■ **Teks untuk Dianalisis**
Saat kondektur datang, saya segera membayar dengan 20 Hryvnia yang telah saya persiapkan. Saya acungkan ‘salam dua jari’, kode victory atau apalah namanya, kepada kondektur—seorang wanita usia 60-an tahun, untuk mengatakan saya bayar untuk berdua. Diulurkannya empat keping mata uang pecahan 1 Hryvnia sebagai kembalian, lalu diberikannya dua lembar tiket kecil. Ukurannya hampir sama dengan tiket bus Damri di Kota Bandung pada era 1990-an, hanya kertasnya jauh lebih baik.

Пожалуйста, помогите там,” kata dia, menunjuk sebentuk paku yang menempel di tiang besi pegangan bus. Karena sebelumnya Alan sudah bercerita, mudah saja saya lakukan instruksi itu. Saya masukkan tiket yang sudah dibolongi itu ke dalam saku. Bukan buat jaga-jaga ada pemeriksaan, seperti kata Alan. Ini sih buat kenang-kenangan, dan memang saya simpan rapi.

■ **Data untuk Ditinjau**
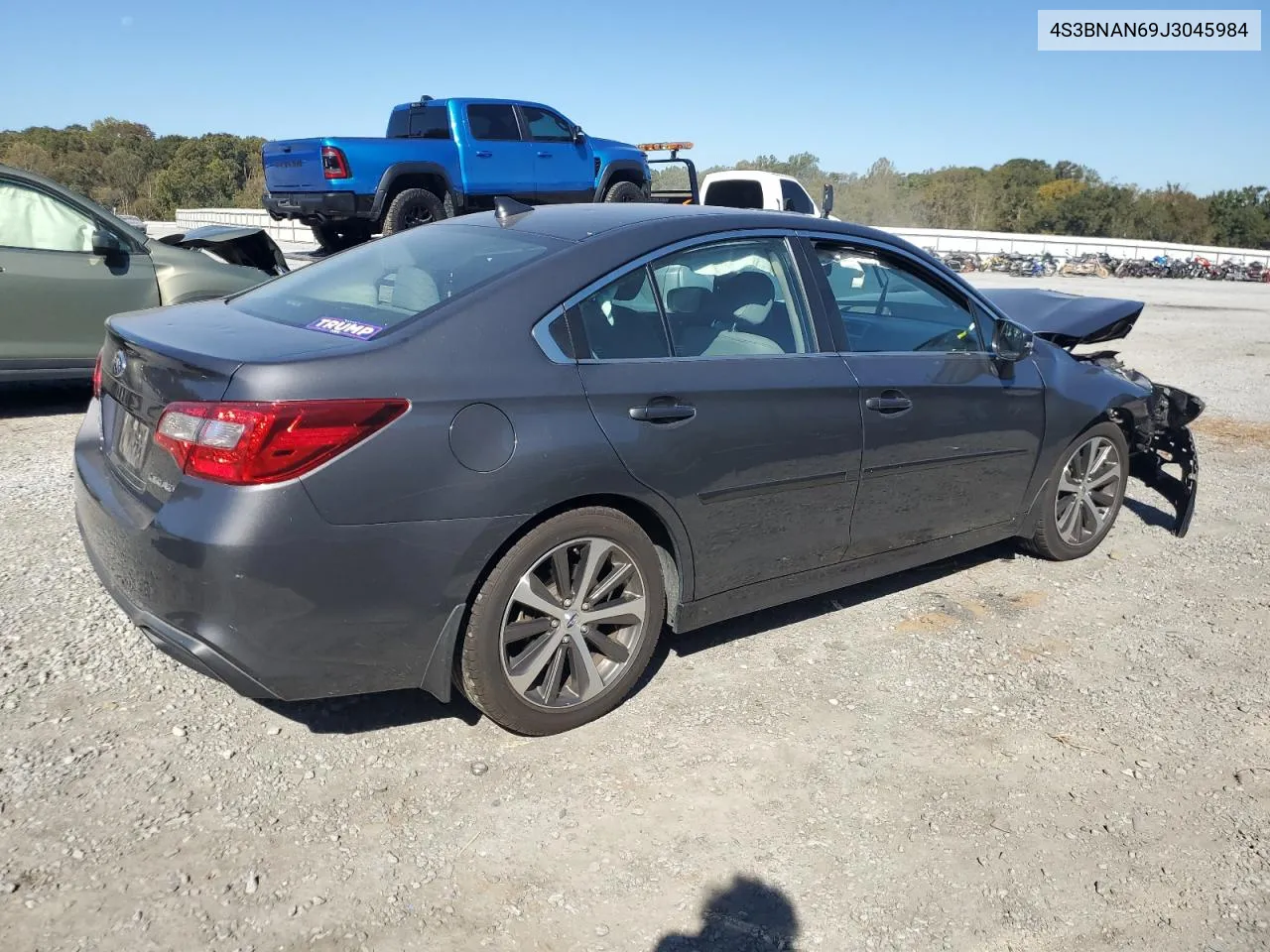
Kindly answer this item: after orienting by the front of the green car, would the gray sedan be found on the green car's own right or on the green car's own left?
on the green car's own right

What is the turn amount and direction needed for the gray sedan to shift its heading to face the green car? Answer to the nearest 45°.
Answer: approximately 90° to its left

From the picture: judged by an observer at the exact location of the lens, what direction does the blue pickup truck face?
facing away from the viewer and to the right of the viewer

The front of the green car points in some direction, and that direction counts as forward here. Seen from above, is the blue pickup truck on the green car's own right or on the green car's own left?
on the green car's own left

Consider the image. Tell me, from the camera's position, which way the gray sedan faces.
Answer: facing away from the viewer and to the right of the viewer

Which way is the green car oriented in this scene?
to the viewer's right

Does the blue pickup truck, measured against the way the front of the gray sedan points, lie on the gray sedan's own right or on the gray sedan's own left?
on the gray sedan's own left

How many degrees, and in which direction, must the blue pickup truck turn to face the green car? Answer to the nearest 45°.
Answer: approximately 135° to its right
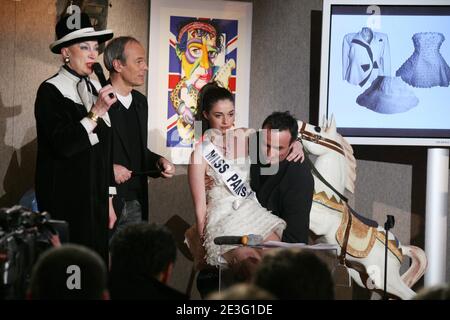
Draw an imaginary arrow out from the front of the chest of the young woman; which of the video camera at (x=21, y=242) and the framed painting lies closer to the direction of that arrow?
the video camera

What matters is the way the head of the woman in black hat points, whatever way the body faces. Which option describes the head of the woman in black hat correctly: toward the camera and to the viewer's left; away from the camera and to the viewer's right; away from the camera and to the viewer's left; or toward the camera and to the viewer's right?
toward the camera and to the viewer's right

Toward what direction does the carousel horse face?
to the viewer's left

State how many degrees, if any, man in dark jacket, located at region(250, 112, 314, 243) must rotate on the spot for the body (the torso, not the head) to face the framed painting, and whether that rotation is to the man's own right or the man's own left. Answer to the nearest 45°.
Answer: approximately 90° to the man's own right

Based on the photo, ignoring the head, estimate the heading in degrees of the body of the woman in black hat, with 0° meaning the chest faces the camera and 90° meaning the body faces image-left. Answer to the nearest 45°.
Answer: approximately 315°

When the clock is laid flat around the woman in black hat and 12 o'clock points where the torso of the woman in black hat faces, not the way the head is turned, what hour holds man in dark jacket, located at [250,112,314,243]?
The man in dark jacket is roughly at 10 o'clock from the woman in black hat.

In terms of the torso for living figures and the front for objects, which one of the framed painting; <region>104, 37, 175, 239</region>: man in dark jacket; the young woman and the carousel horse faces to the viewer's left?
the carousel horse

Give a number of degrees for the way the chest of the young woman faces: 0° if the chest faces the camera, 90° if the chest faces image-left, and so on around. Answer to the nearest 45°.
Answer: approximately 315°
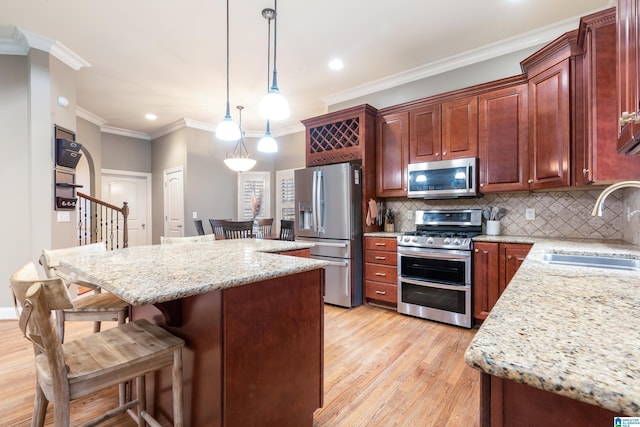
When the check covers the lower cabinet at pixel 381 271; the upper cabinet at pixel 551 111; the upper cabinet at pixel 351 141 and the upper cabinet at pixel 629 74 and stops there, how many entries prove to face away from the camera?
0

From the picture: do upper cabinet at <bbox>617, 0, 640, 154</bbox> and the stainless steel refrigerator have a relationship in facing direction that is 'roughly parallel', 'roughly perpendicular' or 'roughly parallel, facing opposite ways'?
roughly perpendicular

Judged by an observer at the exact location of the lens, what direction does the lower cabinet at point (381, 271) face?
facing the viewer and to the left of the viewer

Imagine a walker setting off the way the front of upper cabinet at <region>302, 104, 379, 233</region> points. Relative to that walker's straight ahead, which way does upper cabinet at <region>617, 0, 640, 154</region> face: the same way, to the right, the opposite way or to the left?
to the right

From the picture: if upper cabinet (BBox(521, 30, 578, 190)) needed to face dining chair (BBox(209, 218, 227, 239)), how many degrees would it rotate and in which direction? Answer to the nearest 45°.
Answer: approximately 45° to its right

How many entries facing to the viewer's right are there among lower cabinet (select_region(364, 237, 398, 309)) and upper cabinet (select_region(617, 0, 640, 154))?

■ **Uji Pemahaman**
A) Kutiplah persis bagian dari teks tentang perjalanan naik bus yang dimulai dari "Saat kondektur datang, saya" dan berakhir pada "jauh lebih baik.".
B) Menurut teks tentang perjalanan naik bus, apa maksud pencerita mengacungkan dua jari kepada kondektur?
C) Teruskan teks tentang perjalanan naik bus dari kalimat terakhir yang ditampilkan.
Catatan-catatan di atas diambil dari sumber lain.

■ **Jawaban Berurutan**
A)
Saat kondektur datang, saya segera membayar dengan 20 Hryvnia yang telah saya persiapkan. Saya acungkan ‘salam dua jari’, kode victory atau apalah namanya, kepada kondektur—seorang wanita usia 60-an tahun, untuk mengatakan saya bayar untuk berdua. Diulurkannya empat keping mata uang pecahan 1 Hryvnia sebagai kembalian, lalu diberikannya dua lembar tiket kecil. Ukurannya hampir sama dengan tiket bus Damri di Kota Bandung pada era 1990-an, hanya kertasnya jauh lebih baik.

B) Pencerita mengacungkan dua jari untuk memberi tahu kondektur bahwa ia membayar untuk dua orang.

C)
Meski tujuan kami adalah Maidan Square, tempat terjadinya Revolusi Euromaidan pada 2014 lalu, karena kami harus turun transit di Halte Olimpiyskiy, kami pun mengunjungi Stadium Olimpiyskiy meski sebentar. Hanya agar teman saya Amir bisa berfoto-foto. He he…

Di sekitar stadion besar di tengah kota itu, memang ada stasiun Metro. Kami pun turun ke stasiun bawah tanah lewat escalator yang jalannya akan terasa sangat cepat untuk ukuran orang kita. Di loket saya membayar 20 Hryvnia untuk dua token plastik kecil dan ringan yang akan jadi pembuka pintu menuju peron. Oh ya, ad acara antre yang menarik di Kyiv. Meski Anda datang berempat, misalnya, tak boleh Anda sendirian yang mengantre. Harus keempat anggota rombongan, meski akhirnya hanya Anda sendiri yang membeli dan membayar untuk empat tiket itu. Kembali, saya mendapatkan kembalian empat Hryvnia.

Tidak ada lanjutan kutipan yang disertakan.